Tikhonova is a tech executive who supports Russia’s defense industry, and Vorontsova “leads state-funded programs” that have “received billions of dollars from the Kremlin” for genetic research, according to a news release by the U.S. Department of the Treasury.
The two sisters have mostly stayed out of the public eye, with Putin rarely mentioning them in any interviews.
“And to speak about where my daughters work and what exactly they do — I have never done it before and I am not going to do it now for great many reasons including security reasons,” Putin said at his annual press conference in 2015, according to Reuters. “And generally I believe that every person has the right to his or her own destiny. They have never been ‘star’ children and have never enjoyed being in the spotlight. They simply live their lives and do it with great dignity.”
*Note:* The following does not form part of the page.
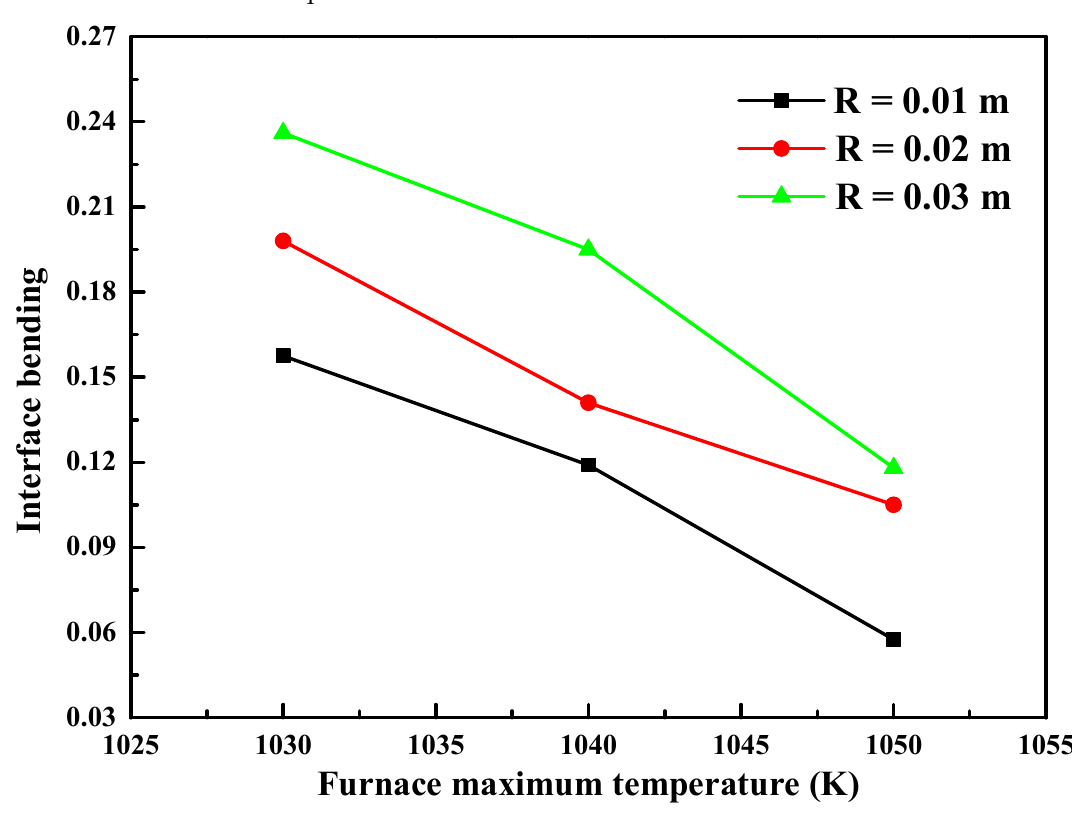
Figure 4. The effects of the furnace maximum temperature and the crystal radius on the growth solid–liquid interface bending when the melting zone is 0.08–0.12 m away from the bottom of the crucible.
Putin also mentioned them in a 2017 interview with director Oliver Stone on Showtime.
“They have their own family life,” Putin said. “They are not into politics and they aren’t into corporate business. They are into science and education.”
A 2015 investigation by Reuters found that Tikhonova and her husband have corporate holdings worth about $2 billion as well as a $3.7 million property in France and multi-million-dollar contracts with the Russian government.
Experts say the sanctions against Putin’s daughters may not take much of a financial toll on them and are more symbolic.
“Clearly the administration wanted to send a signal,” Evelyn Farkas, the former deputy assistant secretary for defense for Russia, Ukraine and Eurasia, told NBC News foreign correspondent Molly Hunter on TODAY Thursday.
“It’s a way of telling Vladimir Putin your family cannot escape these sanctions — and it should be embarrassing.”
The sanctions also target the wife and daughter of Russian foreign minister Sergey Lavrov as well as members of the Russian Security Council, according to the Treasury Department. Other sanctions include freezing the assets of two of Russia’s largest banks and banning all new investments in Russia.
The United Kingdom also announced more sanctions against Russia on Wednesday that included halting all Russian oil and coal imports by the end of the year.
“Together with our allies, we are showing the Russian elite that they cannot wash their hands of the atrocities committed on Putin’s orders,” U.K. Foreign Minister Liz Truss said in a news release. “We will not rest until Ukraine prevails.”